A more troubling sign of Warnock’s radicalism is his clear record of anti-Israeli rhetoric. Warnock, a Baptist pastor in Atlanta, issued a joint statement with other religious leaders in 2019 likening America’s ally Israel to “apartheid South Africa” and Communist East Germany. “We saw the patterns that seem to have been borrowed and perfected from other previous oppressive regimes,” read the statement signed by Warnock and others following a trip to Israel. “The ever-present physical walls that wall in Palestinians in a political wall reminiscent of the Berlin Wall. . . . The heavy militarization of the West Bank, reminiscent of the military occupation of Namibia by apartheid South Africa.”

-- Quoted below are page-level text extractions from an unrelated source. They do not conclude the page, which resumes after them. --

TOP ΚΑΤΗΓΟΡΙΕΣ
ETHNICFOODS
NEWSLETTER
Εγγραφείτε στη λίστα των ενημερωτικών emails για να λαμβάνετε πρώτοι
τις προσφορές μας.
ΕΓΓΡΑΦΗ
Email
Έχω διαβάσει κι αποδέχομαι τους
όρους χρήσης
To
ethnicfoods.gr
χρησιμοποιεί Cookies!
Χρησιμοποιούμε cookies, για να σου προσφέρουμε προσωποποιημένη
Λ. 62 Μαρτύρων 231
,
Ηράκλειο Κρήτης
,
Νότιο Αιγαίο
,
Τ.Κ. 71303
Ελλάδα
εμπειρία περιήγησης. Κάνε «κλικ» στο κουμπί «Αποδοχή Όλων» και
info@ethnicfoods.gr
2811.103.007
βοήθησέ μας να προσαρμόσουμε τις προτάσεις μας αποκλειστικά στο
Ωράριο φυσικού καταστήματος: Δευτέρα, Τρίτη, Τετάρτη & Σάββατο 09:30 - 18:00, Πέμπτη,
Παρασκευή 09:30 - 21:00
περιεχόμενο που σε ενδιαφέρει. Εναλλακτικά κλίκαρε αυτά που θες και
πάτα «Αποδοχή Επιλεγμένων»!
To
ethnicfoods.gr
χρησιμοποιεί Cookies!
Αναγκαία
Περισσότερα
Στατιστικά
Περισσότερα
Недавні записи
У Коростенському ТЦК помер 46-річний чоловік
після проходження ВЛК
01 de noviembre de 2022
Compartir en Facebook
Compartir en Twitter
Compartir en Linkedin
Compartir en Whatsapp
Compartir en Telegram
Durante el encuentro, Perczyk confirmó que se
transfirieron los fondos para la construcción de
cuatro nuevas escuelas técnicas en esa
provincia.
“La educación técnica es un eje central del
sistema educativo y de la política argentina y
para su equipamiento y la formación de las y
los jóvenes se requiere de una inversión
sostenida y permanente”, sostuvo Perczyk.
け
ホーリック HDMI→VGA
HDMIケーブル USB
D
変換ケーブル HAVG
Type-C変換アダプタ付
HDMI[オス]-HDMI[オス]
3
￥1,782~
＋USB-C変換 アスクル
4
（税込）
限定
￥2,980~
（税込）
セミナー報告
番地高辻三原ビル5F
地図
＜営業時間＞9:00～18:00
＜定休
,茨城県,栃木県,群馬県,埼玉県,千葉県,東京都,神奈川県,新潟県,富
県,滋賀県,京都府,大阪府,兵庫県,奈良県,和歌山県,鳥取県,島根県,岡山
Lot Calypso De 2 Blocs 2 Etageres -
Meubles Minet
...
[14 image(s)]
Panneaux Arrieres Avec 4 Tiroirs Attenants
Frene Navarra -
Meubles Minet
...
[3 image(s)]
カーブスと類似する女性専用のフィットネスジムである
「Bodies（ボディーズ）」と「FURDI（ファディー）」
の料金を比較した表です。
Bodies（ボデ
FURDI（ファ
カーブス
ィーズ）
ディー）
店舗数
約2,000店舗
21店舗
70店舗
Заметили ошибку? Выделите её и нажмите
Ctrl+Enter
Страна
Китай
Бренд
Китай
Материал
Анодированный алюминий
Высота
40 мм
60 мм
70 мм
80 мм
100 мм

Now that he’s running for the U.S. Senate, Warnock has issued a new statement asserting he does not believe Israel is an apartheid state, but the new statement doesn’t offer any explanation for signing his name to a statement that plainly said Israel borrows practices from “oppressive regimes” such as apartheid South Africa…

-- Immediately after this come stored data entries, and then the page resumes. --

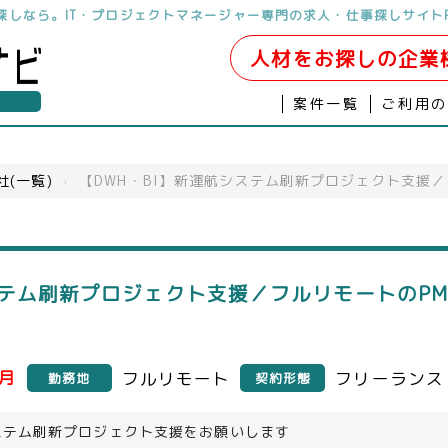
お探しなら。IT・プロジェクトマネージャー専門の求人・仕事探しサイト
人材をお探しの企業
案件一覧
ご利用
社(一覧)
›
【DWH・BI】新運航システム刷新プロジェクト支援
ステム刷新プロジェクト支援／フルリモートのPM
／月
フルリモート
フリーランス
勤務地
契約形態
ステム刷新プロジェクト支援をお願いします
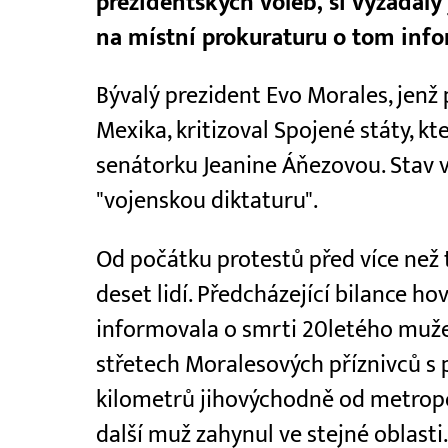
prezidentských voleb, si vyžádaly
na místní prokuraturu o tom inf
Bývalý prezident Evo Morales, jenž 
Mexika, kritizoval Spojené státy, k
senátorku Jeanine Áňezovou. Stav v 
"vojenskou diktaturu".
Od počátku protestů před více než 
deset lidí. Předcházející bilance h
informovala o smrti 20letého muže,
střetech Moralesových příznivců s p
kilometrů jihovýchodně od metropo
další muž zahynul ve stejné oblasti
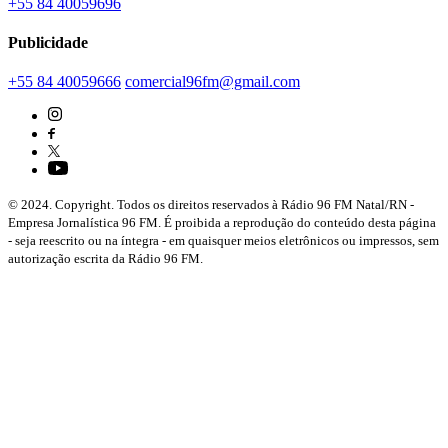
+55 84 40059696
Publicidade
+55 84 40059666
comercial96fm@gmail.com
© 2024. Copyright. Todos os direitos reservados à Rádio 96 FM Natal/RN -
Empresa Jornalística 96 FM. É proibida a reprodução do conteúdo desta página
- seja reescrito ou na íntegra - em quaisquer meios eletrônicos ou impressos, sem
autorização escrita da Rádio 96 FM.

The Democratic candidate’s 2020 campaign promise is impossible to reconcile with his anti-Israeli rhetoric that goes beyond the 2019 letter. “We saw the government of Israel shoot down unarmed Palestinian sisters and brothers like birds of prey,” Warnock said in a 2018 sermon. “It is wrong to shoot down God’s children like they don’t matter at all.” Warnock issued that denunciation of Israel after Hamas led a mass incursion of the Israeli border, and the Israeli military responded with the justifiable use of lethal force. But in Warnock’s telling, Israelis are “birds of prey” who viciously kill innocent Palestinians, who are “brothers and sisters.”